As an aside: the Puritans also believed in demon possession and exorcism—they had more in common with their Catholic counterparts than they were willing to admit.

Puritans at prayer
The prevalence of witchcraft trials in Essex was one reason I chose to set so much of the novel there, but people all over England knew the stories. Every time there was a sensational trial, especially one for witchcraft or murder, the tabloid journalists of the day were near at hand, scribbling down the the details to publish as chapbooks. These were illustrated with woodcuts of the executions. More reliable transcripts of some of the trials are also still around, giving me lots of material to work with. Blanche, you see, is one of those people who is good at finding things out. She finds lost items using common sense, but in Elizabethan England, such a “supernatural” skill could be dangerous. When she gets too close to solving her sister’s murder, she’s accused of bewitching a servant girl to death.

witch walking on water
I’ve always found sixteenth-century England a fascinating period in history. On the surface, it may not seem like it, but there are many similarities to life in the present day. The details of conflicts people face may change from century to century, but human nature? Both the good and the bad stay pretty much the same.

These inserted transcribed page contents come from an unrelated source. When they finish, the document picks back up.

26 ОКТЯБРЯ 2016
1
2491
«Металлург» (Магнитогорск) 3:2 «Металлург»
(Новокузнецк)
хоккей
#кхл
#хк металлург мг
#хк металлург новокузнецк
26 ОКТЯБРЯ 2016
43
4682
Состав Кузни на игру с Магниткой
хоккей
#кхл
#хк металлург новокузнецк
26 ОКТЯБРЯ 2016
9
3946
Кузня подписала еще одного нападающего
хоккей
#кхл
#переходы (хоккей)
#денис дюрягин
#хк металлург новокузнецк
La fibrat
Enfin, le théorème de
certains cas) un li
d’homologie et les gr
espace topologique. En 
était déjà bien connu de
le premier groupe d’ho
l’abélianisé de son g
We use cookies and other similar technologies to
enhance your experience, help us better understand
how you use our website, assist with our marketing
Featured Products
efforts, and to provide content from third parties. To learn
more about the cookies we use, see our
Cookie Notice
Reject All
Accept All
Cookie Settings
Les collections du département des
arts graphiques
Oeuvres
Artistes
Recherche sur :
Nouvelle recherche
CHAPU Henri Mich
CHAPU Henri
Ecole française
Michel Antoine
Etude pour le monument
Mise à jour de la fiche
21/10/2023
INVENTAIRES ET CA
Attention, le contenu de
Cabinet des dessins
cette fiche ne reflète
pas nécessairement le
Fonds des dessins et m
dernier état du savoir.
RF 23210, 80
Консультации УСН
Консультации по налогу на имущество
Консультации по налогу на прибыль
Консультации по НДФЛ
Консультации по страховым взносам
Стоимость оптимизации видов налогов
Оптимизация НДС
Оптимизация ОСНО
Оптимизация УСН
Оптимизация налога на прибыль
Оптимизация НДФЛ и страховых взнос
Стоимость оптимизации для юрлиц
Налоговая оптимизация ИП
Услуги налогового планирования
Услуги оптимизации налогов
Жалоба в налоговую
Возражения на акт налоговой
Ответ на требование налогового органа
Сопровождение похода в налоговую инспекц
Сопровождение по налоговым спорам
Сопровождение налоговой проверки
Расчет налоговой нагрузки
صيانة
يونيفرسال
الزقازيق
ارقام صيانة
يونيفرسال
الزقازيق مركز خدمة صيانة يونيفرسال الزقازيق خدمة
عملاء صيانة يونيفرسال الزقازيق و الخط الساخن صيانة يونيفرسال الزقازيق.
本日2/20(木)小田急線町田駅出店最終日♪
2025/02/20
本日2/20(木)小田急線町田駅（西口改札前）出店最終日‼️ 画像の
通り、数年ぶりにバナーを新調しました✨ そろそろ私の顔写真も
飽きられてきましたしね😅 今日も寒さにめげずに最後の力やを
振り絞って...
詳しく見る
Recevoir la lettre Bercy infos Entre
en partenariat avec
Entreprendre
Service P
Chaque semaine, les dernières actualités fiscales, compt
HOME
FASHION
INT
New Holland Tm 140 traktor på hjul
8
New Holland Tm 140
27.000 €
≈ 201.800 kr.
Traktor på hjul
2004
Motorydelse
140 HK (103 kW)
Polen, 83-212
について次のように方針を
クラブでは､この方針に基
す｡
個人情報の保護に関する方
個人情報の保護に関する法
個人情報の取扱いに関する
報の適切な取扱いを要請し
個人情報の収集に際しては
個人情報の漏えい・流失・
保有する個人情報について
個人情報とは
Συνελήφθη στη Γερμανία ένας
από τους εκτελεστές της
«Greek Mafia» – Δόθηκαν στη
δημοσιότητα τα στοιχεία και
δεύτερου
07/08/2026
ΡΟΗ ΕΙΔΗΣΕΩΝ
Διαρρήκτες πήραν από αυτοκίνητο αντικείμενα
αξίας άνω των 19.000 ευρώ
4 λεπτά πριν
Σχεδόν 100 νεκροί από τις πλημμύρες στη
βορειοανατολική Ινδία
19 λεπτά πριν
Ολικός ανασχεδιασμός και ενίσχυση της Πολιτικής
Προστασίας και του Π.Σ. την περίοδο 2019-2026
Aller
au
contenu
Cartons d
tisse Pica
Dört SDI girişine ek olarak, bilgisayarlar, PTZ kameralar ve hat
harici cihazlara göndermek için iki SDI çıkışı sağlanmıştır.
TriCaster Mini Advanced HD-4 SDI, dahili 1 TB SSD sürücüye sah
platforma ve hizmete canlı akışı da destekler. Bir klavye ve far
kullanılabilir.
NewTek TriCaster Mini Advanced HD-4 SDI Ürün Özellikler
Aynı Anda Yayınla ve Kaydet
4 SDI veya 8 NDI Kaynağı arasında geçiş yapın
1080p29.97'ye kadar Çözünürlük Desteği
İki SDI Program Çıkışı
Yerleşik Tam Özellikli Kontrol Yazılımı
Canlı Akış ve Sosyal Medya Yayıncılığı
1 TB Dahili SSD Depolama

Elizabeth Lowys, one of the first to be hanged for witchcraft
Kathy Lynn Emerson/Kaitlyn Dunnett has had sixty-three books traditionally published and has self published several children’s books and three works of nonfiction. She won the Agatha Award and was an Anthony and Macavity finalist for best mystery nonfiction of 2008 for How to Write Killer Historical Mysteries and was an Agatha Award finalist in 2015 in the best mystery short story category. She was the Malice Domestic Guest of Honor in 2014. Her next publication (as Kaitlyn) is the fourth book in the contemporary “Deadly Edits” series (Murder, She Edited), in stores in August 2021. As Kathy, her most recent novel is a standalone historical mystery, The Finder of Lost Things. She maintains websites at www.KaitlynDunnett.com and www.KathyLynnEmerson.com. A third, at A Who’s Who of Tudor Women, is the gateway to over 2300 mini-biographies of sixteenth-century Englishwomen, now available in e-book format.
It is incredible how much extra research is necessary to create a top-notch historical novel. I’m in awe of writers like yourself who do such an amazing job of it. Hats off to you as you continue to produce such engaging, well-researched novels.
Thanks, L. C. To be honest, the real trick is stopping the research so the writing can begin. There’s always so much more out there to discover.